• **What needs to be done**:
Continue the Louisiana freedom analysis below from the point where it stops.

• **Text shown**:
------------------------------------------------------------------------

Policy Recommendations
- Fiscal Cut spending in areas well above the national average: employee retirement, water transportation (the state spends four times as much as a share of personal income as Texas and Mississippi), parks and recreation, public welfare operations, hospitals, employment security administration, and fire protection. Use the proceeds to cut the sales tax, one of the nation’s highest.
- Regulatory Abolish judicial elections and enact punitive damages reforms.
- Personal Abolish private school teacher licensing and adopt a universal education savings account program.
Analysis
Louisiana used to be one of the least economically free states in the South, but it has improved significantly on fiscal policy since 2008. The state is now slightly below average on both economic freedom and personal freedom.
Louisiana’s state-level tax burden stood at 5.5 percent of income in FY 2022, a bit below the national average and an increase over its 21st-century low of 4.1 percent in FY 2012. The major increase occurred in FY 2017. Meanwhile, local taxes have remained around the 21st-century historical average for the state, at 4.3 percent of income, a bit higher than the national average. Government debt is below average and has fallen by almost half since FY 2012. Cash and security assets now cover debt with a good margin. Government employment has fallen significantly, from 18.1 percent of private employment in 1994 to 12.2 percent today. Government GDP share had its all-time peak in 2004 but is now at its recorded post-1967 low.

------------------------------------------------------------------------

• **Record set**:

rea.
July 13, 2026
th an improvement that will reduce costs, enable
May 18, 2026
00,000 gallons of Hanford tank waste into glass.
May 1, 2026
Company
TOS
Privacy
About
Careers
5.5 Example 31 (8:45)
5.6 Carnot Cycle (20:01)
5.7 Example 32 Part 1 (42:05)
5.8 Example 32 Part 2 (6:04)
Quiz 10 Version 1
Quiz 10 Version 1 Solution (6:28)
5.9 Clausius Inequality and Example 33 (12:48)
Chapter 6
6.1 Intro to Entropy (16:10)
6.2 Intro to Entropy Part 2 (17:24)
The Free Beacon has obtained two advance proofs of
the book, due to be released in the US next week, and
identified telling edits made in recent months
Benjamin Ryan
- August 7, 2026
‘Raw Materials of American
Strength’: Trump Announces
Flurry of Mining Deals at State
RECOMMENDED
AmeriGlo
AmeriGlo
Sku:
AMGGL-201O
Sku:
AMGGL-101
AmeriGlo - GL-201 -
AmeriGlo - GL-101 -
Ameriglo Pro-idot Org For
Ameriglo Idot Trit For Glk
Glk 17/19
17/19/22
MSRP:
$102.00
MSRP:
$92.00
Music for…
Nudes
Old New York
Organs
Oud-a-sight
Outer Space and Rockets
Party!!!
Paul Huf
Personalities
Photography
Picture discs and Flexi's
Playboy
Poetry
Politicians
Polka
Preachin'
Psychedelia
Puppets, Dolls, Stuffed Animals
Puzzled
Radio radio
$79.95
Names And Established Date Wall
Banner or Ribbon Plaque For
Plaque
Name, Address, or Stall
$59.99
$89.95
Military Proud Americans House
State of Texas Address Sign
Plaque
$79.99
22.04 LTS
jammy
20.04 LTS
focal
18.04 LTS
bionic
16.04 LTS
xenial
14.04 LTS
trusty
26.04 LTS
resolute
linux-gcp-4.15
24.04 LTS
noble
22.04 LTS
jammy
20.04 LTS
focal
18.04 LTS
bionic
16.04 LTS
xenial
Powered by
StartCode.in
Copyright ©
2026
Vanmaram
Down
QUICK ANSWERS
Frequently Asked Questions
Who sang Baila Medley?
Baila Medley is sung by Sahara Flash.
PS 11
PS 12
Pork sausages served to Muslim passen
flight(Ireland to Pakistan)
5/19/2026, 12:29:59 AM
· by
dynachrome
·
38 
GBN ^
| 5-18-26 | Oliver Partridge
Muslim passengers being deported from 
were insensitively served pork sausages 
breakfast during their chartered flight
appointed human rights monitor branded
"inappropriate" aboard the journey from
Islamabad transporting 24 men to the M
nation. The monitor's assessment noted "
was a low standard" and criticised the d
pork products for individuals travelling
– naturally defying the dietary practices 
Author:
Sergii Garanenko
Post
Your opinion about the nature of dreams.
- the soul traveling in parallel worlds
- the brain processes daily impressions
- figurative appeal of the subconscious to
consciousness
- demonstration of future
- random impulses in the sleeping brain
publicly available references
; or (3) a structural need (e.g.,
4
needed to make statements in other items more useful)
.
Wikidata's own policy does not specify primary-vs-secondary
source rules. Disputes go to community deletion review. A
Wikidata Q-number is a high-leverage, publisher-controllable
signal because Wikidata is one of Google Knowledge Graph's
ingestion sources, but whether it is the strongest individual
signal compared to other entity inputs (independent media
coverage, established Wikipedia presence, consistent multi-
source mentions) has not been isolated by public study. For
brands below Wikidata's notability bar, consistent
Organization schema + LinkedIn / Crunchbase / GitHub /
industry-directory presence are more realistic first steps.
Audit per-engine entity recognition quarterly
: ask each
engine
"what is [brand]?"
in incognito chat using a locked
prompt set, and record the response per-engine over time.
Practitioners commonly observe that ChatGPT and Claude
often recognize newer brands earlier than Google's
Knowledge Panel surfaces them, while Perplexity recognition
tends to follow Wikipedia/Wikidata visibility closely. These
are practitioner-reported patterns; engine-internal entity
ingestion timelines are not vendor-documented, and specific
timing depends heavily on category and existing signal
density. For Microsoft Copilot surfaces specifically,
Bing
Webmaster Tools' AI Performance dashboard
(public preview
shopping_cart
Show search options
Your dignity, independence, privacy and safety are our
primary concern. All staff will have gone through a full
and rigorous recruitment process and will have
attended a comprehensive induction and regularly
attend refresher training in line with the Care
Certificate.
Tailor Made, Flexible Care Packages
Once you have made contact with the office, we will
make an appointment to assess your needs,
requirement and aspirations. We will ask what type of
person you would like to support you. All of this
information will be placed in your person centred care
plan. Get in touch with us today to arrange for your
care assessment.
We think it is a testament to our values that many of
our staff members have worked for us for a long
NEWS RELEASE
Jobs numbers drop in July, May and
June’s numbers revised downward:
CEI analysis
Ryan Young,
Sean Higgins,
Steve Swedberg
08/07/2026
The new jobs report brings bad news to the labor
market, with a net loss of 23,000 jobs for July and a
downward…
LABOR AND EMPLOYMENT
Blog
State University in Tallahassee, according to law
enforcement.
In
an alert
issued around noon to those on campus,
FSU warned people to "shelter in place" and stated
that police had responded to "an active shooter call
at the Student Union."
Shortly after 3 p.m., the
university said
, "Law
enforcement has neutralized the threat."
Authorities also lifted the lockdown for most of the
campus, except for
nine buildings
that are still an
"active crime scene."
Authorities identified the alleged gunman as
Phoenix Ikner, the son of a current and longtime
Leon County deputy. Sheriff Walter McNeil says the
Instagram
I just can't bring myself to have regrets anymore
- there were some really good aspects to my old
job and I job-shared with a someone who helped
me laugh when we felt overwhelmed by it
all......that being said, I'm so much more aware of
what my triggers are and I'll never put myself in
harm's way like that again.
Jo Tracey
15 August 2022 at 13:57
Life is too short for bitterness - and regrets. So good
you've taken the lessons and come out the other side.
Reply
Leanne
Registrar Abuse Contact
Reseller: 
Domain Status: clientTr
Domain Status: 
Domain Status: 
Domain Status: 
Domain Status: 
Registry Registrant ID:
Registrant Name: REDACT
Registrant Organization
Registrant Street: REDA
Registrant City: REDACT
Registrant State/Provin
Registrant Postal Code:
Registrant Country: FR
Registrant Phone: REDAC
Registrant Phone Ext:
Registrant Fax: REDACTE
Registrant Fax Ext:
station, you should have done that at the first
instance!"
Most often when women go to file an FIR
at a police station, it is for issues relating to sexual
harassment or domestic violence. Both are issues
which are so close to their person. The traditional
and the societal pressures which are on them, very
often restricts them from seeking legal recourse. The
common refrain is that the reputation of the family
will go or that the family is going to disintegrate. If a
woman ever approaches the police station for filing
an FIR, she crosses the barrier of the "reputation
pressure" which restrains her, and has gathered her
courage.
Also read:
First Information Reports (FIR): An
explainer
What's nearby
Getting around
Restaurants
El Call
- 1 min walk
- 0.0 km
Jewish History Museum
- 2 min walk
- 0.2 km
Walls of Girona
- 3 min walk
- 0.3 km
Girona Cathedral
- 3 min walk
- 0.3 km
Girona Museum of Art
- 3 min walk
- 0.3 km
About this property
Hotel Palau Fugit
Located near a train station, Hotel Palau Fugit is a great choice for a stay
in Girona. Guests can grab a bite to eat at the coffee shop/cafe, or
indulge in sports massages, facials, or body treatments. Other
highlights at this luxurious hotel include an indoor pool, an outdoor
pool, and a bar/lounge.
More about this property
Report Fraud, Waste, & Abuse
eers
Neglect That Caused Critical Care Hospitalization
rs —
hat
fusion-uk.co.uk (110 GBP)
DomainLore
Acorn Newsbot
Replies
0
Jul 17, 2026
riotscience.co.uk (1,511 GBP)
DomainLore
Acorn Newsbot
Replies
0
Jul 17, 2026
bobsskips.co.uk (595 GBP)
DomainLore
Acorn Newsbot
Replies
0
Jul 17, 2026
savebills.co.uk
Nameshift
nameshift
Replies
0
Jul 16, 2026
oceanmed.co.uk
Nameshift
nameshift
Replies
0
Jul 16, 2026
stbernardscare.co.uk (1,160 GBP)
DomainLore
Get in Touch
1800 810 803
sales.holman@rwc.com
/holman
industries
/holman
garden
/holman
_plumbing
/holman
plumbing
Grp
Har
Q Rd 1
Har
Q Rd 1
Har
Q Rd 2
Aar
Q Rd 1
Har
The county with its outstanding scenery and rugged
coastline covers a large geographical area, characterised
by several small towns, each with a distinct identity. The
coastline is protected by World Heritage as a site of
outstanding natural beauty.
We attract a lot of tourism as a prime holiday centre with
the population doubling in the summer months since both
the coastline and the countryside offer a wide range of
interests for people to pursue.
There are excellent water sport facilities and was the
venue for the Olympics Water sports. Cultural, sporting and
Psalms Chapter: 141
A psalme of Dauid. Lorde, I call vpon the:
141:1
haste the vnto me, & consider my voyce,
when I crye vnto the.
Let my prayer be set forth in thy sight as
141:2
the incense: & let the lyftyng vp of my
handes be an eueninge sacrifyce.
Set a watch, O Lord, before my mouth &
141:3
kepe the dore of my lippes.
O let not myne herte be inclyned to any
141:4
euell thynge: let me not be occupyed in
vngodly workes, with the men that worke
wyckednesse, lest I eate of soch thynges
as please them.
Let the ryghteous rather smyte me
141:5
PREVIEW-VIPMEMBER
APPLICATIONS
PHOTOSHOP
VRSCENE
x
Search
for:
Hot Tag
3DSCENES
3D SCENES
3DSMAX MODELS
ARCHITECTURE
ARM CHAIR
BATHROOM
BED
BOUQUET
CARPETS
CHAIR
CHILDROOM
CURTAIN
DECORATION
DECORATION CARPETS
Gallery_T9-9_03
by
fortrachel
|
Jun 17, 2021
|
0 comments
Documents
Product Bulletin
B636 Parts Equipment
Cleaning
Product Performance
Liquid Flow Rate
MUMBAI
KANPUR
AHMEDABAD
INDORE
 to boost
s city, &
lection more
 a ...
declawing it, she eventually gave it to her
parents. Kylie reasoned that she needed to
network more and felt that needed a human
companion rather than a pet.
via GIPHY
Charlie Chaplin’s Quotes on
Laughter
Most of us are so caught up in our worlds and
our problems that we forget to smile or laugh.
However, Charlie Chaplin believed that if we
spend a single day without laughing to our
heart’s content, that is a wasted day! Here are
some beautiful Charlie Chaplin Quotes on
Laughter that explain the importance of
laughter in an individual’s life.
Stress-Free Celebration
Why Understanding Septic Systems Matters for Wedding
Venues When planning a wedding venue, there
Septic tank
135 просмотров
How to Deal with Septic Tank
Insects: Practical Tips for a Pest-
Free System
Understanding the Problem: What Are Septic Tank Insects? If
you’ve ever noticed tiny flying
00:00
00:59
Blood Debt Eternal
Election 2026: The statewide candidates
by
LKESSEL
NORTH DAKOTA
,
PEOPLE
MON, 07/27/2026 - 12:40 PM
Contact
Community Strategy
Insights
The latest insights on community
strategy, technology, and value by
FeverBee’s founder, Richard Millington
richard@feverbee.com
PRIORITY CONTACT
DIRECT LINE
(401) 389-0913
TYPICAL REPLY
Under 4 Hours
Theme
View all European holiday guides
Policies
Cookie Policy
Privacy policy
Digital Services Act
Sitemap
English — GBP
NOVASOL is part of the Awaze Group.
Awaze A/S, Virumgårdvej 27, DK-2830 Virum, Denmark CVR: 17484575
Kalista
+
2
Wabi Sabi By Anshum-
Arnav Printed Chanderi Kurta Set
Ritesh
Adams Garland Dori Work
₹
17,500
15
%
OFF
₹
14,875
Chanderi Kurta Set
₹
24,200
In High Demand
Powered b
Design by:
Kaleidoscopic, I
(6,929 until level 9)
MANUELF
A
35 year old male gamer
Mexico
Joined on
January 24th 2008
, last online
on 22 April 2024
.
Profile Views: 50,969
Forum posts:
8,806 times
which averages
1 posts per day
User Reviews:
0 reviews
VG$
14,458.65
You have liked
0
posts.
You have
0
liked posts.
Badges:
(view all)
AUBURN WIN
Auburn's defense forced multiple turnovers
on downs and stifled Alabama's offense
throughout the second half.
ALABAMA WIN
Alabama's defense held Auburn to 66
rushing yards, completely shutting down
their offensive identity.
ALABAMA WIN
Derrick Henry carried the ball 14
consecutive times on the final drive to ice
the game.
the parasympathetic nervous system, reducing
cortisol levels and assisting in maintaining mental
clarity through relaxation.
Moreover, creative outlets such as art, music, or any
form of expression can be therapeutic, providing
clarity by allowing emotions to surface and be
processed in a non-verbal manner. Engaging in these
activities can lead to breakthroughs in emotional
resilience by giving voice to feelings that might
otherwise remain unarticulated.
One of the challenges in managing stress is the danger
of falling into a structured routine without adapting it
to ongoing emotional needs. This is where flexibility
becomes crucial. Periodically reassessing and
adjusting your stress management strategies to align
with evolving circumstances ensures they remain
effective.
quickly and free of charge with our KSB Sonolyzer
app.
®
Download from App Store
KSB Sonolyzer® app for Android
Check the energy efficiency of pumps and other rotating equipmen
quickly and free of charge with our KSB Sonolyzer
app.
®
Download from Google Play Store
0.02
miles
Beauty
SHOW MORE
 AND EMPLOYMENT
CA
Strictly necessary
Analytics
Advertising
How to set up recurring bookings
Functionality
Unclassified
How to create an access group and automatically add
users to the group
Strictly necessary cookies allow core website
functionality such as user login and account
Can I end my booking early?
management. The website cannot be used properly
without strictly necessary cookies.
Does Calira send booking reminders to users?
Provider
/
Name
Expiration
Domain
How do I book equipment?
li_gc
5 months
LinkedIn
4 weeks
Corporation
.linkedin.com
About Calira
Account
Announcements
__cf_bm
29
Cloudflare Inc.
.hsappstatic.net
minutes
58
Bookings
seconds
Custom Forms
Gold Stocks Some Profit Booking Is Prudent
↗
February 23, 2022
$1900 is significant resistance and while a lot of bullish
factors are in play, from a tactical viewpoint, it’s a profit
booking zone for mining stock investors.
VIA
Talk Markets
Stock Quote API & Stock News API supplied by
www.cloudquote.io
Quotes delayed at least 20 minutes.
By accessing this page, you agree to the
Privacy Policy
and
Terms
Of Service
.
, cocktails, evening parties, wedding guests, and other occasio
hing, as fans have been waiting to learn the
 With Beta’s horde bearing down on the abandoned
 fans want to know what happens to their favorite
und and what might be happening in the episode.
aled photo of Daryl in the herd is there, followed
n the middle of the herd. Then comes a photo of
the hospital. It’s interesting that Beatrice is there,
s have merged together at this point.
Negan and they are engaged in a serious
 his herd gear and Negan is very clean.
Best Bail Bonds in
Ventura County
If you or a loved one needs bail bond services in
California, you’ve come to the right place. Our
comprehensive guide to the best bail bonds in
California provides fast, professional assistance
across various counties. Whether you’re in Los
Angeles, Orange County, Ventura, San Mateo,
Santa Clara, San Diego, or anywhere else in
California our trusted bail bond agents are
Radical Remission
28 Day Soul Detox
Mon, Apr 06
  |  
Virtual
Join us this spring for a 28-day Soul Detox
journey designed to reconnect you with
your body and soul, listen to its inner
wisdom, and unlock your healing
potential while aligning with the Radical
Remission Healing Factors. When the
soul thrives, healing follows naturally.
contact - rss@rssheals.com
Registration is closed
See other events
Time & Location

------------------------------------------------------------------------

• **Answer area**:
Louisiana is one of the better states for both land-use and labor-market freedoms. Zoning is light but growing. Unfortunately, it is one of the few states that expressly permit mandatory inclusionary zoning. The state has a right-to-work law and no minimum wage. A telecommunications deregulation bill was enacted in 2014, and the state has long had statewide video franchising. Occupational freedom is notoriously bad in Louisiana (as of this writing, it is still the only state to license florists—out of a concern for public health and safety, no doubt). Nurses and dental hygienists have very little freedom of practice, but physician assistants gained additional prescription authority in 2018. The state has a medical certificate-of-need law, but moving companies do not have to get a “certificate of public convenience and necessity” to open. An “unfair” pricing ban exists for prices that are too low, and a “price-gouging” ban exists for prices that are too high. Homeowner’s insurance rates became more subject to regulatory control in 2018. Louisiana’s court system has long been terrible no matter how you measure it (including enacted tort reforms, survey ratings, and the size of the legal sector).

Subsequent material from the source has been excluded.